A year in Cairo Egypt

Tuesday, March 07, 2006

"Suzie's" life

Yesterday my position as "Director of CEP" was certainly put to use.

Yohannes, our administrative guru, set up a meeting with a student and her parent. This is common; at least once a week I have a meeting with a student and a parent to discuss discipline issues of some sort. We meet in the conference room; Yohannes to my left, the parent to my right, and the student somewhere near us as Yohannes translates the discussion for me. Yesterday's case was a bit different. The situation was that Suzie (obviously not her name) has been in the same class for a couple years now and is not showing improvement. We were concerned there was something negative going on in her family life.

Through the discussion we discovered that the parent was actually Suzie's "stepmom," as Yohannes put it.

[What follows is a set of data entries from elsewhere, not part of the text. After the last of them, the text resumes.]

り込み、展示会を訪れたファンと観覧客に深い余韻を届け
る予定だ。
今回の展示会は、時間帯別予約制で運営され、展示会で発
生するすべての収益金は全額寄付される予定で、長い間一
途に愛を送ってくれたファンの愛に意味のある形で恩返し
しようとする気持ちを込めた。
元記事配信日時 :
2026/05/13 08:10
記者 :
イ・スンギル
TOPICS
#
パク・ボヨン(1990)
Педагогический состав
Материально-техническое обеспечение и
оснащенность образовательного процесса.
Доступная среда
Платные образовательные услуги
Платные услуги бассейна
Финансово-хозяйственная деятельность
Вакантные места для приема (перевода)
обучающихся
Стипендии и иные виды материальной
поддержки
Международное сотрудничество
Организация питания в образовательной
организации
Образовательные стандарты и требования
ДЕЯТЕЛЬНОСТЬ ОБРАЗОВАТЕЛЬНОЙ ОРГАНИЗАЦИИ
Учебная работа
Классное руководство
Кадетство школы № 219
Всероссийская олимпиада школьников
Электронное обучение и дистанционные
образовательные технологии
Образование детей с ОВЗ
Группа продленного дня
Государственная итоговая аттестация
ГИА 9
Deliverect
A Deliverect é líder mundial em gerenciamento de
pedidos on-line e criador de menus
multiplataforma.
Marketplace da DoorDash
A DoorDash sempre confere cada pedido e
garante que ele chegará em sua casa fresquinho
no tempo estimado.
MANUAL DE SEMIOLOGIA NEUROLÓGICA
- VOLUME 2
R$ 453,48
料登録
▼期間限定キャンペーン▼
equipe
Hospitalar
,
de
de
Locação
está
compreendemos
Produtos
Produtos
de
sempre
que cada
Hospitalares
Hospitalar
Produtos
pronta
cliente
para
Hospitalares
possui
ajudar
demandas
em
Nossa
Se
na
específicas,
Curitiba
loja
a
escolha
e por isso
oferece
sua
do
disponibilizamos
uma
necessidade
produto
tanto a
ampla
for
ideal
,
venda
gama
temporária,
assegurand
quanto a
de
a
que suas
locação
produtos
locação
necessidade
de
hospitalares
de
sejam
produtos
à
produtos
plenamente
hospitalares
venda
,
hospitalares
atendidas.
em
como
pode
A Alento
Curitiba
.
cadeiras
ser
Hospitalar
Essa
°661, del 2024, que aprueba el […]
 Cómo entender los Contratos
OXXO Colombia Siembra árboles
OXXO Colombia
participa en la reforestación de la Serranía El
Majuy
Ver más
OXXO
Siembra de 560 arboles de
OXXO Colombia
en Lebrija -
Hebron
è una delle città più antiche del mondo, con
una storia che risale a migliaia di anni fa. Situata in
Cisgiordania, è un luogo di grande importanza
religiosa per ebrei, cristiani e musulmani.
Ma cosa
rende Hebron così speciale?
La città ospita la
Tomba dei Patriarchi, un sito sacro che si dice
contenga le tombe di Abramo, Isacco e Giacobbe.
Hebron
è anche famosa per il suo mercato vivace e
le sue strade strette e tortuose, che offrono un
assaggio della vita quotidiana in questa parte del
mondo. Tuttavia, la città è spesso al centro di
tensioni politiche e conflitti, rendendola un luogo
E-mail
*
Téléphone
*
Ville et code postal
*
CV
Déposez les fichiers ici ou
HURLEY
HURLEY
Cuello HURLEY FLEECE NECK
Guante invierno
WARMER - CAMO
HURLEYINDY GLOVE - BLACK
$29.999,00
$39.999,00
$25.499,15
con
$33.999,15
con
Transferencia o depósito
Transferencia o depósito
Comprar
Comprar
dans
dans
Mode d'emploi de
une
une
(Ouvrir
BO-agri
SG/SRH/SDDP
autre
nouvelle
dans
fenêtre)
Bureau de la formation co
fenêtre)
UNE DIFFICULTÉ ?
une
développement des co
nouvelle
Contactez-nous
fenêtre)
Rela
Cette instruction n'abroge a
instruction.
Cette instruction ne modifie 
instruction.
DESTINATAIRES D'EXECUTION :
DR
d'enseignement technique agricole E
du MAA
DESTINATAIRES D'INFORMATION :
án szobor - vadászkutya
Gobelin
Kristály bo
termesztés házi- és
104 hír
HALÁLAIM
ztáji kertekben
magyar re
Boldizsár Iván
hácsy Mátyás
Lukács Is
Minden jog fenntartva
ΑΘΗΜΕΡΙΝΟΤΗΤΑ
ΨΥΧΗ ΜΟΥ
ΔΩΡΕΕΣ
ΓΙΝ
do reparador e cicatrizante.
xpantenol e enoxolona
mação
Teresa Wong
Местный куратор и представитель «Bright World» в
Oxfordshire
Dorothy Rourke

In fact, Suzie's father has/had three wifes. He is living in Sudan still while the three wives have been living in Egypt (except now the first wife is dead). For some reason Suzie is not living with the second wife, Suzie's mom, but instead living with the third wife. This isn't so much an issue in fact, being that in Sudan children are often raised by the whole community. Suzie is one of "Sandy's" (Wife #3) "own" in a sense. Also, the family is financially stable with enough money for rent, food, and clothing. There does not seem to be any sign of abuse.

Anyhow, Suzie and her sister (also a St. Andrews student) often miss school and tend to be missing on different days. Thus far Suzie's story has been that she says at her aunt's home or grandma's home and doesn't come to school because she sleeps in and stays there. Wife #3 explained that auntie and grandma give Suzie money for the metro and send her off at an appropriate time in the morning for class. So, essentially everyone is doing their part with the expectation that Suzie and her sister are at school. At the appropriate time after school ends Suzie comes home and everythings seems fine.

So yesterday the news came out that Suzie is in fact not at school all the time...yikes. Where she goes and what she is doing no one knows but it's obvious she is hiding something from everyone. We tried to get her to talk about it but she wouldn't say a word. She wouldn't look at any of us and wouldn't answer any questions.

My heart was breaking watching her. The worst case scenerios were running through my mind. Is this budding, beautiful 13-year old getting involved in drugs, gangs, or sex? What could she possibly be doing or wanting that would make her decide to not come to school? Thing is, St. Andrews is such a refuge for these children. On the streets they are harrassed but at St. Andrews they can relax, learn, and spend time with their peers. I cannot understand why anyone of them would actively choose to wander the streets (or whatever) instead of coming to school. Whatever is going on in Suzie's world it must be big and it frightens me for her.

Yohannes expressed his concern that Suzie just doesn't want to learn--perhaps she would prefer a school that teachs arabic instead of English. Maybe she doesn't like to live with Sandy. He asked me what we should do.

And what should we do? I said she must start coming to class more regularly is she is serious about learning. There have been families waiting to get children into St. Andrews for a couple years, so if a student is not going to try, we need to let other students come. Now that Sandy knows the situation about Suzie's unknown whereabouts, hopefully they can do something to make sure she stays off the streets and comes to class. I also told Suzie it is important for her to tell us what is going on in her life. Something is clearly wrong and we want to help her. Yohannes suggested that Suzie talk with either Mariam or Amany, two of our women teachers. However, he's not sure she will because, as he said, "In this culture the reputation is very important and she is scared about the gossip it will bring." Oh man.

My prayer is for Suzie to come clean to someone and let us know what is going on in her life. I fear that Suzie is too deeply involved in something or too scared to let it out, but insha 'allah she will get the help she needs.